* [CONSIGNE 1]:
Réponds à ces questions sur le texte « Ironie identitaire » :
(a) Quelle sentence le texte dit-il illustrer en « témoin professionnel » ?
(b) À quel moment le couperet est-il tombé ?
(c) Quelle est désormais la seule preuve d'identité ?
* [CONSIGNE 2]:
Renvoie à l'identique le passage du texte « Ironie identitaire » compris entre « Je suis un témoin » et « carte vitale ! », ces deux bornes incluses.

* [TEXTE PRÉSENTÉ]:

┄┄┄┄┄┄

Ironie identitaire

Disons-le très simplement : je suis un blaireau.
De ceux qui perdent assez facilement leurs affaires, explosent leurs téléphones portables, oublient une veste ici, un sac là.
Sans parler des clés.
Je suis un témoin professionnel de cette fameuse sentence : quand on n’a pas de tête, on a des jambes. Alors je marche. Je fais des tours et des détours. J’avance, je reviens sur mes pas, etc. Je m’inconfore, aussi, dans des positions étranges parfois, à la recherche par exemple de mes papiers d’identité, qui se sont fait la malle je ne sais quand.
Cela faisait un moment qu’il me semblait bien que j’avais paumé ces papelards.
De fréquentes recherches dans mes bagnoles, mes poches de manteaux et autres blousons, sous les coussins des canapés, dans divers lieux y compris des improbables en attestent.
C’est au moment d’aller voter pour le premier tour de l’élection présidentielle que le couperet est tombé. Ma seule preuve désormais de mon identité est… ma carte vitale !

┄┄┄┄┄┄

* [DONNÉES EXTRAITES]:
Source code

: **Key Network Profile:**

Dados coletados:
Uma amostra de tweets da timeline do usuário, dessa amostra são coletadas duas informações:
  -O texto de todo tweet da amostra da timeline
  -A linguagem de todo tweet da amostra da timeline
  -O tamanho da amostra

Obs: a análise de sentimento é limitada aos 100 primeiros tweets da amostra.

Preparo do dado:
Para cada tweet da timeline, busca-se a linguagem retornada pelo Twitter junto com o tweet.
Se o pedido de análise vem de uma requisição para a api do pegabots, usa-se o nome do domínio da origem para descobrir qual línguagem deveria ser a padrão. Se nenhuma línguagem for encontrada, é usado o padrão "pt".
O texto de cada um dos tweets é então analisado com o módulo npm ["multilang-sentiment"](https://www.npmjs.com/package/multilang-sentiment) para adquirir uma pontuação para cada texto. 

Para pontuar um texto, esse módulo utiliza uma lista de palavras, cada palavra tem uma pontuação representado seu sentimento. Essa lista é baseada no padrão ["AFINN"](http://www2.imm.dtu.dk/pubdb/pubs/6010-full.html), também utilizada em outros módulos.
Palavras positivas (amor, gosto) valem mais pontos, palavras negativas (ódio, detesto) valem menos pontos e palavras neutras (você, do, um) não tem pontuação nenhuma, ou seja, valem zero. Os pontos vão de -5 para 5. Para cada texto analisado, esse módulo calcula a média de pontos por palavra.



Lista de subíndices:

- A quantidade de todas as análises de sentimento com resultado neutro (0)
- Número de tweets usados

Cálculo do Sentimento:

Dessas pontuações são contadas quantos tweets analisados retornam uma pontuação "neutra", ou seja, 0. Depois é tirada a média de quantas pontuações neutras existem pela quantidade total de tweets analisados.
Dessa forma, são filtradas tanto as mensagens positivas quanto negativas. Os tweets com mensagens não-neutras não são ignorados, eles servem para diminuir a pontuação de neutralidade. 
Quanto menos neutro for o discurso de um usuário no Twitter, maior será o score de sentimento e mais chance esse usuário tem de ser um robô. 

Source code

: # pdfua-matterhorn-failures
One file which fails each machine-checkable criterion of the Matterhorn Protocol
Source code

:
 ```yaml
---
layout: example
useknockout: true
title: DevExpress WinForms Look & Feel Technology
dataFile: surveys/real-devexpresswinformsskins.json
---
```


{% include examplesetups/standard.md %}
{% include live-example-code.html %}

┄┄┄┄┄┄

* [CORRIGÉ 1]:
(a) Quand on n'a pas de tête, on a des jambes.
(b) Au moment d'aller voter pour le premier tour de l'élection présidentielle.
(c) La carte vitale.

* [CORRIGÉ 2]:
Je suis un témoin professionnel de cette fameuse sentence : quand on n’a pas de tête, on a des jambes. Alors je marche. Je fais des tours et des détours. J’avance, je reviens sur mes pas, etc. Je m’inconfore, aussi, dans des positions étranges parfois, à la recherche par exemple de mes papiers d’identité, qui se sont fait la malle je ne sais quand.
Cela faisait un moment qu’il me semblait bien que j’avais paumé ces papelards.
De fréquentes recherches dans mes bagnoles, mes poches de manteaux et autres blousons, sous les coussins des canapés, dans divers lieux y compris des improbables en attestent.
C’est au moment d’aller voter pour le premier tour de l’élection présidentielle que le couperet est tombé. Ma seule preuve désormais de mon identité est… ma carte vitale !